No, in the case of failure I haven't seen be called, and the .inprogress
file does not get renamed.
This is not 100% reproducible, but in certain environments I can get it almost every test.
I strongly suspect that slow disk write speeds, like seen on SD cards, is a big part of the problem. I had hoped the artificial throttling would help with this but it seems not.
Is there anything specific I can look for in the stream states during failure?
Also why is it always between 83-85% when it fails, what happens at that time?
@vipulgupta2048 What do I need to have in .npmrc
? I'm getting the error BuildSecretMissingError: .npmrc
@zwhitchcox Don't understand in which context do you mean? What component are you trying to reproduce this with to get the error?

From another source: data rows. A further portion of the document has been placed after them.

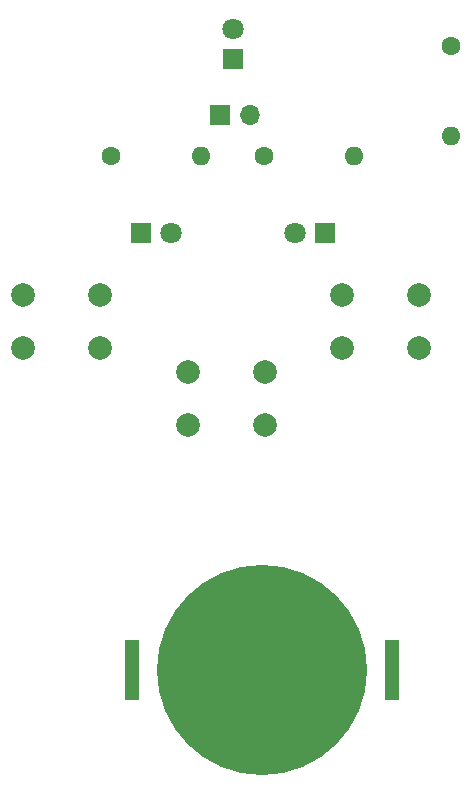
<source format=gbr>
%TF.GenerationSoftware,KiCad,Pcbnew,9.0.0*%
%TF.CreationDate,2025-04-08T13:38:05+08:00*%
%TF.ProjectId,project,70726f6a-6563-4742-9e6b-696361645f70,rev?*%
%TF.SameCoordinates,Original*%
%TF.FileFunction,Soldermask,Bot*%
%TF.FilePolarity,Negative*%
%FSLAX46Y46*%
G04 Gerber Fmt 4.6, Leading zero omitted, Abs format (unit mm)*
G04 Created by KiCad (PCBNEW 9.0.0) date 2025-04-08 13:38:05*
%MOMM*%
%LPD*%
G01*
G04 APERTURE LIST*
%ADD10R,1.800000X1.800000*%
%ADD11C,1.800000*%
%ADD12C,2.000000*%
%ADD13C,1.600000*%
%ADD14O,1.600000X1.600000*%
%ADD15R,1.700000X1.700000*%
%ADD16O,1.700000X1.700000*%
%ADD17R,1.270000X5.080000*%
%ADD18C,17.800000*%
G04 APERTURE END LIST*
D10*
%TO.C,D2*%
X134275000Y-57000000D03*
D11*
X131735000Y-57000000D03*
%TD*%
D12*
%TO.C,SW2*%
X122750000Y-68750000D03*
X129250000Y-68750000D03*
X122750000Y-73250000D03*
X129250000Y-73250000D03*
%TD*%
%TO.C,SW3*%
X135750000Y-62250000D03*
X142250000Y-62250000D03*
X135750000Y-66750000D03*
X142250000Y-66750000D03*
%TD*%
%TO.C,SW1*%
X108750000Y-62250000D03*
X115250000Y-62250000D03*
X108750000Y-66750000D03*
X115250000Y-66750000D03*
%TD*%
D10*
%TO.C,D1*%
X118725000Y-57000000D03*
D11*
X121265000Y-57000000D03*
%TD*%
D10*
%TO.C,D3*%
X126500000Y-42275000D03*
D11*
X126500000Y-39735000D03*
%TD*%
D13*
%TO.C,R1*%
X116190000Y-50500000D03*
D14*
X123810000Y-50500000D03*
%TD*%
D13*
%TO.C,R2*%
X129190000Y-50500000D03*
D14*
X136810000Y-50500000D03*
%TD*%
D15*
%TO.C,J1*%
X125460000Y-47000000D03*
D16*
X128000000Y-47000000D03*
%TD*%
D17*
%TO.C,BT1*%
X118015000Y-94000000D03*
X139985000Y-94000000D03*
D18*
X129000000Y-94000000D03*
%TD*%
D13*
%TO.C,R3*%
X145000000Y-41190000D03*
D14*
X145000000Y-48810000D03*
%TD*%
M02*

</source>
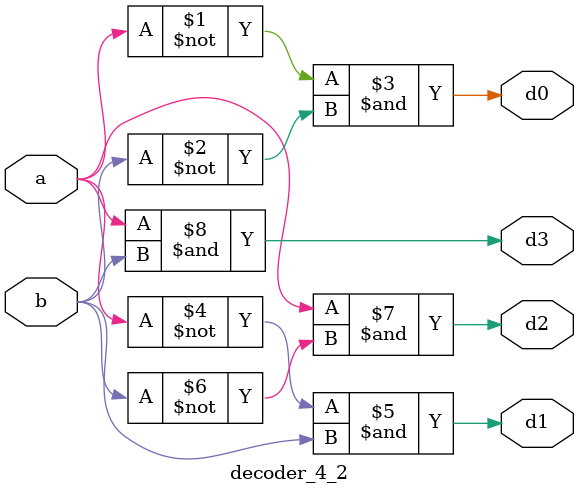
<source format=v>

module decoder_4_2(input a,b, output d0,d1,d2,d3);
  
  assign d0 = ~a&~b;
  assign d1 = ~a&b;
  assign d2 = a&~b;
  assign d3 = a&b;
  
endmodule

</source>
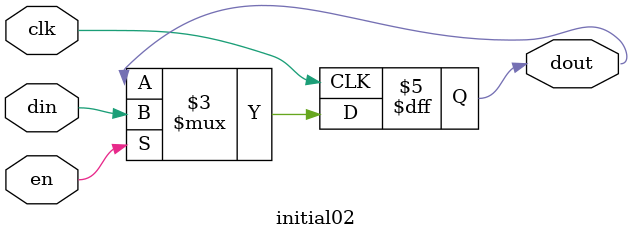
<source format=v>
module initial02(input clk, din, en,
		 output reg dout);
   initial
     dout = 0;

   always @(posedge clk)
     if (en)
       dout <= din;
endmodule

</source>
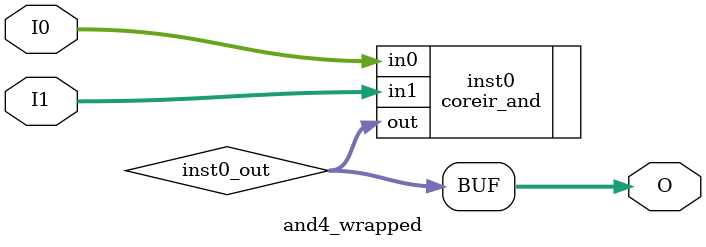
<source format=v>
module and4_wrapped (input [3:0] I0, input [3:0] I1, output [3:0] O);
wire [3:0] inst0_out;
coreir_and inst0 (.in0(I0), .in1(I1), .out(inst0_out));
assign O = inst0_out;
endmodule


</source>
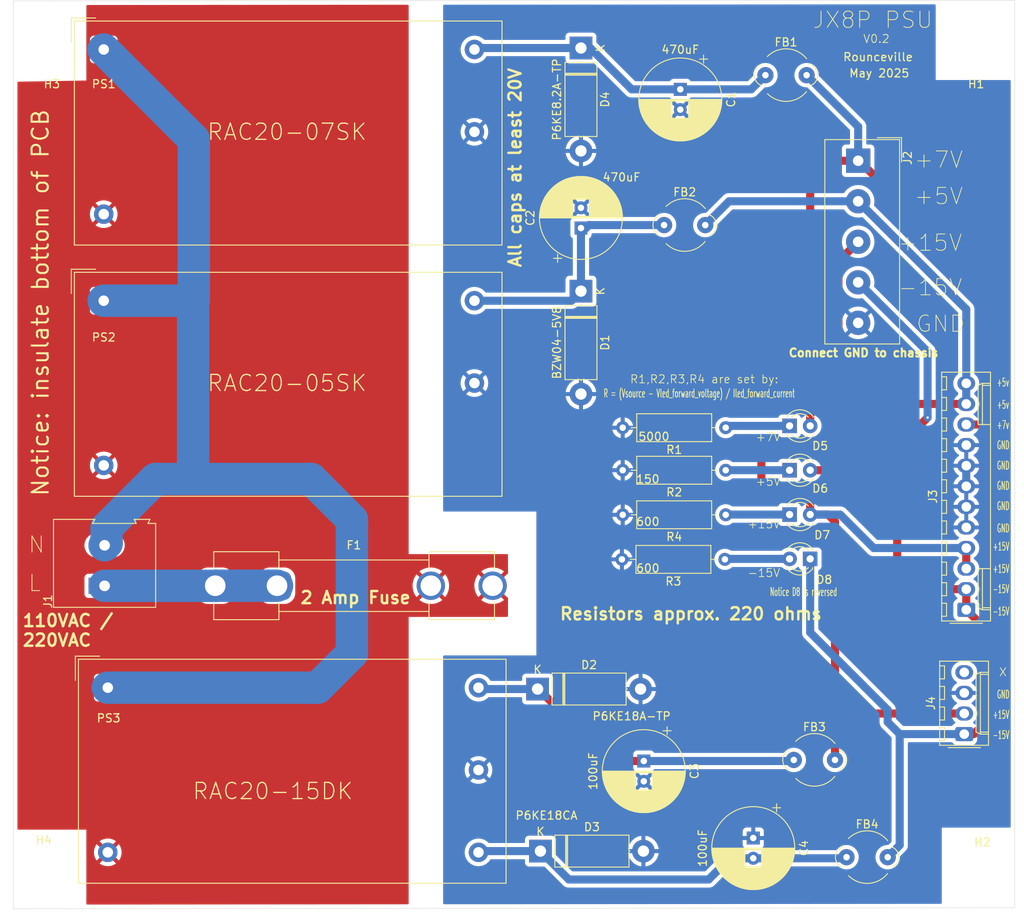
<source format=kicad_pcb>
(kicad_pcb
	(version 20241229)
	(generator "pcbnew")
	(generator_version "9.0")
	(general
		(thickness 1.6)
		(legacy_teardrops no)
	)
	(paper "A4")
	(layers
		(0 "F.Cu" signal)
		(2 "B.Cu" signal)
		(9 "F.Adhes" user "F.Adhesive")
		(11 "B.Adhes" user "B.Adhesive")
		(13 "F.Paste" user)
		(15 "B.Paste" user)
		(5 "F.SilkS" user "F.Silkscreen")
		(7 "B.SilkS" user "B.Silkscreen")
		(1 "F.Mask" user)
		(3 "B.Mask" user)
		(17 "Dwgs.User" user "User.Drawings")
		(19 "Cmts.User" user "User.Comments")
		(21 "Eco1.User" user "User.Eco1")
		(23 "Eco2.User" user "User.Eco2")
		(25 "Edge.Cuts" user)
		(27 "Margin" user)
		(31 "F.CrtYd" user "F.Courtyard")
		(29 "B.CrtYd" user "B.Courtyard")
		(35 "F.Fab" user)
		(33 "B.Fab" user)
		(39 "User.1" user)
		(41 "User.2" user)
		(43 "User.3" user)
		(45 "User.4" user)
	)
	(setup
		(pad_to_mask_clearance 0)
		(allow_soldermask_bridges_in_footprints no)
		(tenting front back)
		(pcbplotparams
			(layerselection 0x00000000_00000000_55555555_5755f5ff)
			(plot_on_all_layers_selection 0x00000000_00000000_00000000_00000000)
			(disableapertmacros no)
			(usegerberextensions no)
			(usegerberattributes yes)
			(usegerberadvancedattributes yes)
			(creategerberjobfile yes)
			(dashed_line_dash_ratio 12.000000)
			(dashed_line_gap_ratio 3.000000)
			(svgprecision 4)
			(plotframeref no)
			(mode 1)
			(useauxorigin no)
			(hpglpennumber 1)
			(hpglpenspeed 20)
			(hpglpendiameter 15.000000)
			(pdf_front_fp_property_popups yes)
			(pdf_back_fp_property_popups yes)
			(pdf_metadata yes)
			(pdf_single_document no)
			(dxfpolygonmode yes)
			(dxfimperialunits yes)
			(dxfusepcbnewfont yes)
			(psnegative no)
			(psa4output no)
			(plot_black_and_white yes)
			(plotinvisibletext no)
			(sketchpadsonfab no)
			(plotpadnumbers no)
			(hidednponfab no)
			(sketchdnponfab yes)
			(crossoutdnponfab yes)
			(subtractmaskfromsilk no)
			(outputformat 1)
			(mirror no)
			(drillshape 0)
			(scaleselection 1)
			(outputdirectory "./gerbers")
		)
	)
	(net 0 "")
	(net 1 "GND")
	(net 2 "Net-(D4-K)")
	(net 3 "Net-(D1-K)")
	(net 4 "Net-(D2-K)")
	(net 5 "Net-(PS3--Vout)")
	(net 6 "/+7V")
	(net 7 "Net-(D5-K)")
	(net 8 "/+5V")
	(net 9 "Net-(D6-K)")
	(net 10 "/+15V")
	(net 11 "Net-(D7-K)")
	(net 12 "/-15V")
	(net 13 "Net-(J1-Pin_1)")
	(net 14 "unconnected-(J4-Pin_4-Pad4)")
	(net 15 "Net-(D8-A)")
	(net 16 "Net-(PS1-VAC_IN_(L))")
	(net 17 "Net-(J1-Pin_2)")
	(footprint "Resistor_THT:R_Axial_DIN0309_L9.0mm_D3.2mm_P12.70mm_Horizontal" (layer "F.Cu") (at 105.85 71.9 180))
	(footprint "Fuse:Fuseholder_Clip-6.3x32mm_Littelfuse_102_Inline_P34.21x7.62mm_D2.54mm_Horizontal" (layer "F.Cu") (at 42.895 91.4))
	(footprint "Capacitor_THT:CP_Radial_D10.0mm_P2.50mm" (layer "F.Cu") (at 88 47.267677 90))
	(footprint "Capacitor_THT:CP_Radial_D10.0mm_P2.50mm" (layer "F.Cu") (at 100.25 30.15 -90))
	(footprint "LED_THT:LED_D3.0mm" (layer "F.Cu") (at 113.73 71.68))
	(footprint "Capacitor_THT:CP_Radial_D10.0mm_P2.50mm" (layer "F.Cu") (at 95.75 113.032323 -90))
	(footprint "Converter_ACDC:Converter_ACDC_Recom_RAC20-xxDK_THT" (layer "F.Cu") (at 29.6425 103.9825))
	(footprint "MountingHole:MountingHole_3.2mm_M3" (layer "F.Cu") (at 137.5 23.25))
	(footprint "Ferrite_THT:LairdTech_28C0236-0JW-10" (layer "F.Cu") (at 120.75 124.9))
	(footprint "LED_THT:LED_D3.0mm" (layer "F.Cu") (at 113.73 82.62))
	(footprint "Capacitor_THT:CP_Radial_D10.0mm_P2.50mm" (layer "F.Cu") (at 109.25 122.532323 -90))
	(footprint "MountingHole:MountingHole_3.2mm_M3" (layer "F.Cu") (at 137.5 127.25))
	(footprint "LED_THT:LED_D3.0mm" (layer "F.Cu") (at 116.27 88.09 180))
	(footprint "Ferrite_THT:LairdTech_28C0236-0JW-10" (layer "F.Cu") (at 110.75 28.4))
	(footprint "Ferrite_THT:LairdTech_28C0236-0JW-10" (layer "F.Cu") (at 98.25 46.9))
	(footprint "Connector_Molex:Molex_KK-254_AE-6410-04A_1x04_P2.54mm_Vertical"
		(layer "F.Cu")
		(uuid "77a1f5ad-bf0d-4abf-8745-fa2b63beb034")
		(at 135.27 109.71 90)
		(descr "Molex KK-254 Interconnect System, old/engineering part number: AE-6410-04A example for new part number: 22-27-2041, 4 Pins (http://www.molex.com/pdm_docs/sd/022
... [294813 chars truncated]
</source>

From my experience and pure guess, this error comes along when private npm packages are being installed and you would be needing a NPM API key in your npmrc working env to authorize their downloads. This was the case before when one of the packages we used was private called testbotSDK but that is no longer the case, we removed the need for .npmrc by making the SDK public.
I am running balenaCLI v12.37.0 (Installed globally through NPM) inside a container with fincm3-alpine-node as the base image. On our testing runs, we see the
balena os download
command flaking out about 8 out of 10 times.Expected Behavior
The image requested should download without errors.
Actual Behavior
On running the command inside the container,
balena os download raspberrypi3 -o /tmp/raspberrypi3.img --version v2.58.3+rev1.prod
the download proceeds normally and gets stuck strangely at 83% (Every time). The ETA time does keep increasing after eventually failing with the error mentioned below.We did some troubleshooting of our own. Tried different connections, cli versions (previously v12.32), and base images (previously it was debian)
balena os download
works perfectly on x86 (my system, popOS 18.04) but not sure why it is having troubles inside a container. Anything you suggest, I be most happy to try out. We have tried using--debug
flag as well but no change in output.Steps to Reproduce the Problem
This is the most important and helpful part of a bug report. If we cannot reproduce the problem, it is difficult to tell what the fix should be, or whether code changes have fixed it.
balena os download raspberrypi3 -o /tmp/raspberrypi3.img --version v2.58.3+rev1.prod
Specifications
Please do comment if other folks face this problem or are able to reproduce this issue for the team to start working on diagnosing this issue. Thanks!